START Document extract
Scientists have devised a blueprint for boosting anti-cancer drugs' effectiveness
and lowering their toxicity by attaching the equivalent of a lead sinker onto
the drugs. This extra weight makes the drugs penetrate and accumulate inside
tumors more effectively.
Chemotherapy drugs often fall short of achieving
their full impact because the drugs diffuse in and
out of the tumor too rapidly, said the scientists
from Duke University Medical Center and Duke's Pratt
School of Engineering.
The scientists increased the size of the drug by
adding a "macromolecular weight" that increases its
concentration and staying power inside the tumor.
The heavier molecules are more selectively absorbed
by tumors because tumor blood vessels are more permeable
or "leakier" than normal blood vessels. Thus, larger
molecules can pass through the tumor vessels more
easily.
Drugs with a greater molecular weight also reduce
chemotherapy's toxicity to healthy tissue because
the large molecules cannot easily permeate normal
blood vessels. As a result, normal tissue receives
less of the drug than does the tumor.
END Document extract
START The data
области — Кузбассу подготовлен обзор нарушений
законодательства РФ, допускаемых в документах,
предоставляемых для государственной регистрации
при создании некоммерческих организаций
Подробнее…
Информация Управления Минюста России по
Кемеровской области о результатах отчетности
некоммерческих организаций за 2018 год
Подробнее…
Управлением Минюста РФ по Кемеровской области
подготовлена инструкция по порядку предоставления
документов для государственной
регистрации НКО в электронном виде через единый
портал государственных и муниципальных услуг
END The data
START The data
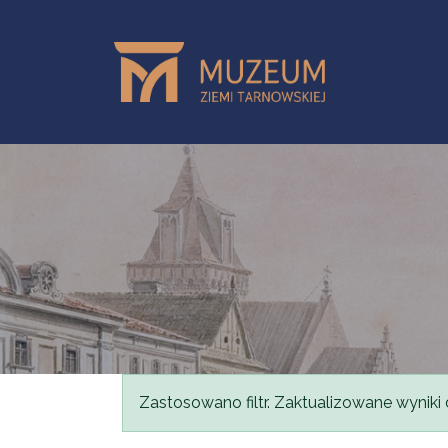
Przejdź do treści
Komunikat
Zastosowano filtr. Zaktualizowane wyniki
END The data
START The data
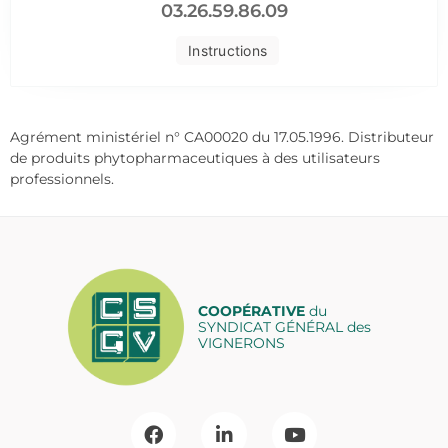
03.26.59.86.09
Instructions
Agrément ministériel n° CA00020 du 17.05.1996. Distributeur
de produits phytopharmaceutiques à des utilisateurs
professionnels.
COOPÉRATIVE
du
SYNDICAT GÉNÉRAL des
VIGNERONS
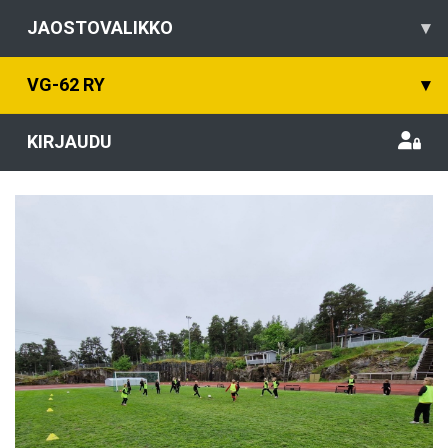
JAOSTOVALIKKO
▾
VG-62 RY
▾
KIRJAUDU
END The data
Work request A:
Summarize the passage on heavier cancer drugs in two sentences.
Work request B:
Answer these questions from the passage on heavier cancer drugs, one per line:
(i) According to the scientists, why do chemotherapy drugs often fall short of their full impact?
(ii) How do tumor blood vessels differ from normal blood vessels?
(iii) Why does normal tissue receive less of the heavier drug than the tumor does?

Problem solution A:
Scientists from Duke University Medical Center and Duke's Pratt School of Engineering made chemotherapy drugs larger by adding a "macromolecular weight," which helps the drugs get into tumors and stay there. Because tumor blood vessels are leakier than normal ones, the heavier drugs reach tumors more readily while healthy tissue gets less of them, lowering toxicity.

Problem solution B:
(i) The drugs move in and out of the tumor too rapidly.
(ii) Tumor blood vessels are more permeable, or "leakier," than normal blood vessels.
(iii) The large molecules cannot easily permeate normal blood vessels.